SUPPLIED ENTRIES -

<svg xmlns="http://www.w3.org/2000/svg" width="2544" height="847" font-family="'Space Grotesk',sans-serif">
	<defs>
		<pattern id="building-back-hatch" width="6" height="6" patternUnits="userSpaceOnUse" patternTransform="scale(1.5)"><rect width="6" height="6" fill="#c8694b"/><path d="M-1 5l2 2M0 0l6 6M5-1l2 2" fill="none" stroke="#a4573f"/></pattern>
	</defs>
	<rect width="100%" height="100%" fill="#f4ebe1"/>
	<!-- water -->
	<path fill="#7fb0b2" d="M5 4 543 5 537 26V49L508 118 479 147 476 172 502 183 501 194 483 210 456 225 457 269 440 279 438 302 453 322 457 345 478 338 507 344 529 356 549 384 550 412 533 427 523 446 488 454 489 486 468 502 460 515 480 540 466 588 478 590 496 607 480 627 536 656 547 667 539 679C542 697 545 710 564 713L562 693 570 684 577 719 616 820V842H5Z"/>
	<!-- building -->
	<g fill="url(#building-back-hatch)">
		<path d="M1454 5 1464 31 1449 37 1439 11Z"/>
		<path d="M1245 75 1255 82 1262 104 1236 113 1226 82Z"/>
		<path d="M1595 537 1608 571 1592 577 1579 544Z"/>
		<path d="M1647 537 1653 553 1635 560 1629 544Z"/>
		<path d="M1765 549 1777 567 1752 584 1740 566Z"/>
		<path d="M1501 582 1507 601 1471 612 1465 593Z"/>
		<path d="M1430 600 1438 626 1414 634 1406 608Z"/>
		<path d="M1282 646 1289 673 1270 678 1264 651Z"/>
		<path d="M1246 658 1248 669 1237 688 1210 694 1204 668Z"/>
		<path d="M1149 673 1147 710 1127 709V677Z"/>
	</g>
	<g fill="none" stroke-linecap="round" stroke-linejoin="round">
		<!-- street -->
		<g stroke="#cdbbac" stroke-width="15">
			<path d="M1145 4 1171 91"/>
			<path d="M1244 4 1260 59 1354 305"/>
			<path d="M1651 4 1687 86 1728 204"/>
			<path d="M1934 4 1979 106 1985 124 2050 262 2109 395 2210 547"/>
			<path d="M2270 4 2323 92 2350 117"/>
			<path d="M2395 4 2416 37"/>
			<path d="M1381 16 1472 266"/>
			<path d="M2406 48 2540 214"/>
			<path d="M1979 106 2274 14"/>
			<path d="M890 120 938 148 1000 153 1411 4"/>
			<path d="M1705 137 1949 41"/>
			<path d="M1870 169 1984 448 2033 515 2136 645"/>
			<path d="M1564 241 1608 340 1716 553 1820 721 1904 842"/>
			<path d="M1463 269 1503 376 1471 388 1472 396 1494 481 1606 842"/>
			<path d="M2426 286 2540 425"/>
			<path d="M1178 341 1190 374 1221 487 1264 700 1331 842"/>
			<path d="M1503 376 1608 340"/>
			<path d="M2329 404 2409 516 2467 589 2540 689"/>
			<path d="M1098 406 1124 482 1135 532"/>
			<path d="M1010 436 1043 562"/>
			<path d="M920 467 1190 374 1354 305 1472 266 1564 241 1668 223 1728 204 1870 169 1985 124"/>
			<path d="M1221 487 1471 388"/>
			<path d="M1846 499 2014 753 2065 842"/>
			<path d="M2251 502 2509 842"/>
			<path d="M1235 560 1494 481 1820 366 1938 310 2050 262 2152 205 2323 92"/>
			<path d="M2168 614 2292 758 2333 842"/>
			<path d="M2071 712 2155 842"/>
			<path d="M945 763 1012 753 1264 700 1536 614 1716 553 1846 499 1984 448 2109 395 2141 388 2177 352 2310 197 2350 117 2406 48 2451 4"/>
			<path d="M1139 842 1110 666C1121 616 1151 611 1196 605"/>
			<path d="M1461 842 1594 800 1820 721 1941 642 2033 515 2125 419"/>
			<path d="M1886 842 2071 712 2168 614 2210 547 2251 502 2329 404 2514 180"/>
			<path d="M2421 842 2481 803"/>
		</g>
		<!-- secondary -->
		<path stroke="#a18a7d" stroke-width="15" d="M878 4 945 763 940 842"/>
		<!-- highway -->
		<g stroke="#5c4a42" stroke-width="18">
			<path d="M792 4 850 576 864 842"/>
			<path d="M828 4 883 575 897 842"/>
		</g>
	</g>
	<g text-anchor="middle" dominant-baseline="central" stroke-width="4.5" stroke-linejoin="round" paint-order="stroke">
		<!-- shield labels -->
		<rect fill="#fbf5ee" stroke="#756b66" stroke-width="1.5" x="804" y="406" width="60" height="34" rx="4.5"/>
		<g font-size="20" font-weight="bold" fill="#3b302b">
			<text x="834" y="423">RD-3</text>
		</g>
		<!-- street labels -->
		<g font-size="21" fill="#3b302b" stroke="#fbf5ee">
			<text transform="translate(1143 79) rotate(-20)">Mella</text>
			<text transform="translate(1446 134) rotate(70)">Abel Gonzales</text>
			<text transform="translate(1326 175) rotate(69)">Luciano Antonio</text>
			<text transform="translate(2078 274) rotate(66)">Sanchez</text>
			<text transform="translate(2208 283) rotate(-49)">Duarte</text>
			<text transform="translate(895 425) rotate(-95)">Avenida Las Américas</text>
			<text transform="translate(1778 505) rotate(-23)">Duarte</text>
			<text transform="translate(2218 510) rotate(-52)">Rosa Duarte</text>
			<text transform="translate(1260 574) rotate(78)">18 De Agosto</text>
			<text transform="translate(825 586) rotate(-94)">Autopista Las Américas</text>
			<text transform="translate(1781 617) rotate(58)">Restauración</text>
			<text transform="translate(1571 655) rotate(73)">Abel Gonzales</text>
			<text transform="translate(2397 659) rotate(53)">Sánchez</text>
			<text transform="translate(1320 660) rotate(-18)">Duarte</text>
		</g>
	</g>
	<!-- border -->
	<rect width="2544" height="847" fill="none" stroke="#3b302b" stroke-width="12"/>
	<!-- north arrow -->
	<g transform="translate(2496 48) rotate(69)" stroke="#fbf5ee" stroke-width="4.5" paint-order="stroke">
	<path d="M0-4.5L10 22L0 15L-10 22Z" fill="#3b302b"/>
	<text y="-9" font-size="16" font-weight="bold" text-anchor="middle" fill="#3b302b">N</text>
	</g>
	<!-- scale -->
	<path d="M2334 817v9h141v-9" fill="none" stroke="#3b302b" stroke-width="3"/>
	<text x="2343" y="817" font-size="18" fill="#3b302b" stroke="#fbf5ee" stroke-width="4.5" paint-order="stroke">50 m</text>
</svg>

ABOUT THIS TASK - Using the records above, list each line that includes "middle".

EXERCISE RESULT -
	<g text-anchor="middle" dominant-baseline="central" stroke-width="4.5" stroke-linejoin="round" paint-order="stroke">
	<text y="-9" font-size="16" font-weight="bold" text-anchor="middle" fill="#3b302b">N</text>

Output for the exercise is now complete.